*** Opening Records for this task ***

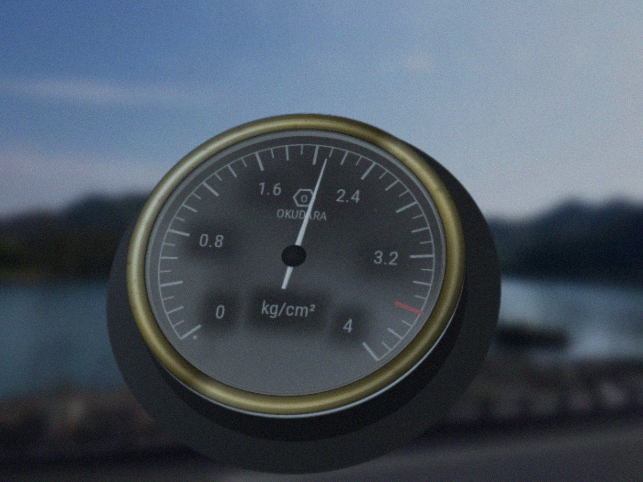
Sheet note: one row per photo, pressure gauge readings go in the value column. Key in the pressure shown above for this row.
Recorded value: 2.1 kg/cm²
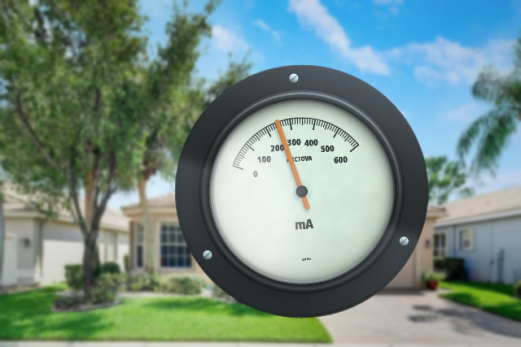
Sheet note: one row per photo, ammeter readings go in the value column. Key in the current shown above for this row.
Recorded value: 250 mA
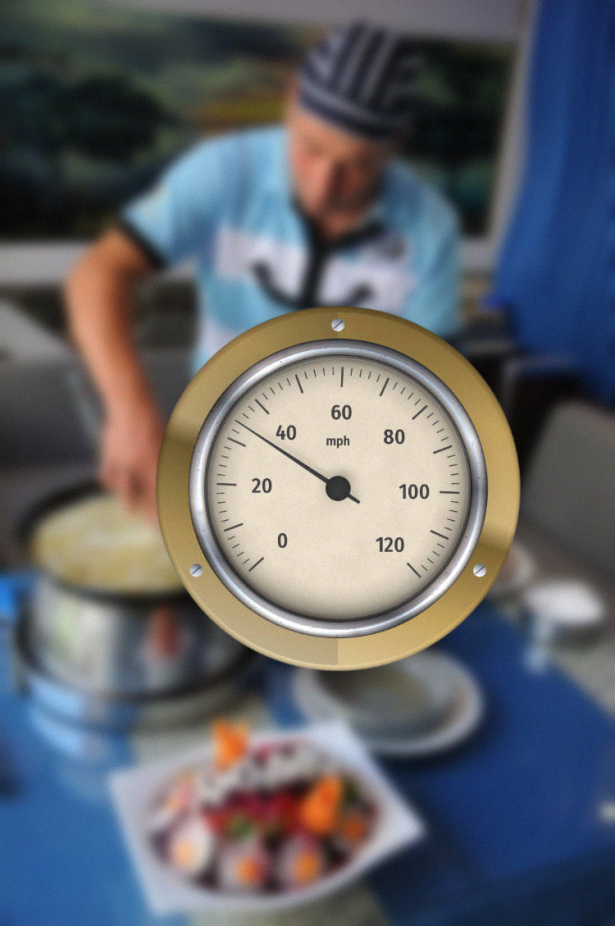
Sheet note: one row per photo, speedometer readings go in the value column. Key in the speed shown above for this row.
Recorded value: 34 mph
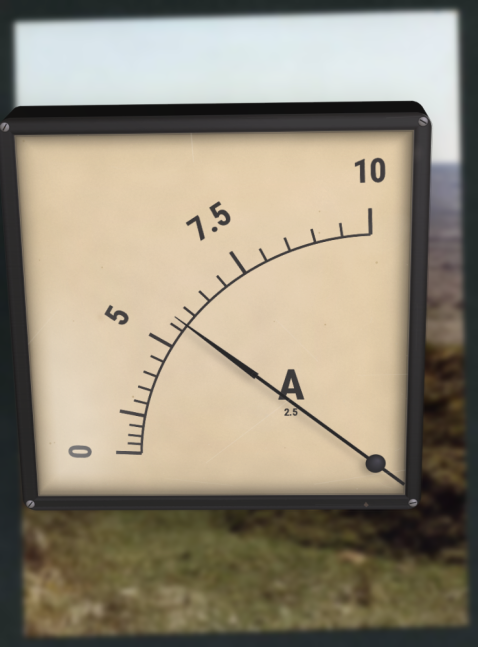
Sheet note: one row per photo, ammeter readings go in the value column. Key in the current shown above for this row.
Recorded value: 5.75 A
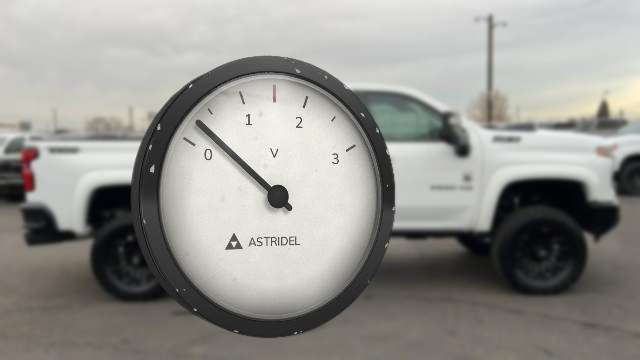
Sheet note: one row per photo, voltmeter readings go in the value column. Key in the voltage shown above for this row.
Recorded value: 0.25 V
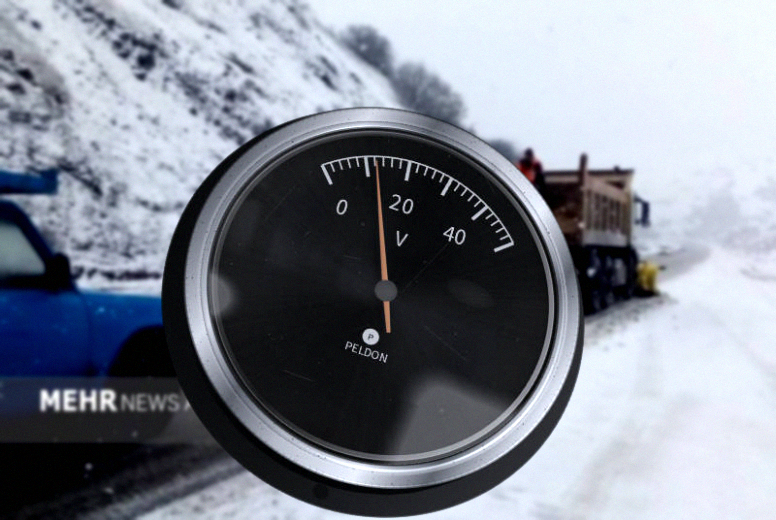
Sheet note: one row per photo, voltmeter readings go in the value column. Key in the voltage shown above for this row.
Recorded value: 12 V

*** Closing Records for this task ***
*** Opening Records for this task ***

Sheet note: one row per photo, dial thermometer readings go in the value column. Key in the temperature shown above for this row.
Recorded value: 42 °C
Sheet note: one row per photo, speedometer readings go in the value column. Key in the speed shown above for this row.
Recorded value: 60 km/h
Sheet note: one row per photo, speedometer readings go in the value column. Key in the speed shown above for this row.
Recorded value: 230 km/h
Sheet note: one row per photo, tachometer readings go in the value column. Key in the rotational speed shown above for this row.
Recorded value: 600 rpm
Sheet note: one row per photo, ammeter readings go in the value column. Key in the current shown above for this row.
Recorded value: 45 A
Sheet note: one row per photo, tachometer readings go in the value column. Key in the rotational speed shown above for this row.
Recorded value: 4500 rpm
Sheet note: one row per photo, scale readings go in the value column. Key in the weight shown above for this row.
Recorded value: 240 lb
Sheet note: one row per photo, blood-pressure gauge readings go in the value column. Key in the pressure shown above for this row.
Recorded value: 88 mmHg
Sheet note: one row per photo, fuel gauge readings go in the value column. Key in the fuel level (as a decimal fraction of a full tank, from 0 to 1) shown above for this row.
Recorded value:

*** Closing Records for this task ***
*** Opening Records for this task ***

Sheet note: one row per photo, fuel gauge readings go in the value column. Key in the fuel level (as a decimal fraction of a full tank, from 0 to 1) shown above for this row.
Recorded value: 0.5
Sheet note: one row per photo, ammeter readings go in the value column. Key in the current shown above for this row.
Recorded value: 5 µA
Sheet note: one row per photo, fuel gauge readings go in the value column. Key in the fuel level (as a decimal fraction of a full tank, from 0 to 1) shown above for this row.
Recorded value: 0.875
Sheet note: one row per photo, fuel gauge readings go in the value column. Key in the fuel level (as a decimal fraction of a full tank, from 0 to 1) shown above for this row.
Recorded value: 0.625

*** Closing Records for this task ***

▶ [Required action]
Rewrite everything from the line containing "Sheet note: one row per photo, pressure" down to the line containing "Recorded value: 0.25 V", replacing "Key in" with "Enter" and keeping all else unchanged. Leave the pictures out of your answer.

▶ [Answer space]
Sheet note: one row per photo, pressure gauge readings go in the value column. Enter the pressure shown above for this row.
Recorded value: 2.1 kg/cm²
Sheet note: one row per photo, ammeter readings go in the value column. Enter the current shown above for this row.
Recorded value: 250 mA
Sheet note: one row per photo, speedometer readings go in the value column. Enter the speed shown above for this row.
Recorded value: 34 mph
Sheet note: one row per photo, ammeter readings go in the value column. Enter the current shown above for this row.
Recorded value: 5.75 A
Sheet note: one row per photo, voltmeter readings go in the value column. Enter the voltage shown above for this row.
Recorded value: 0.25 V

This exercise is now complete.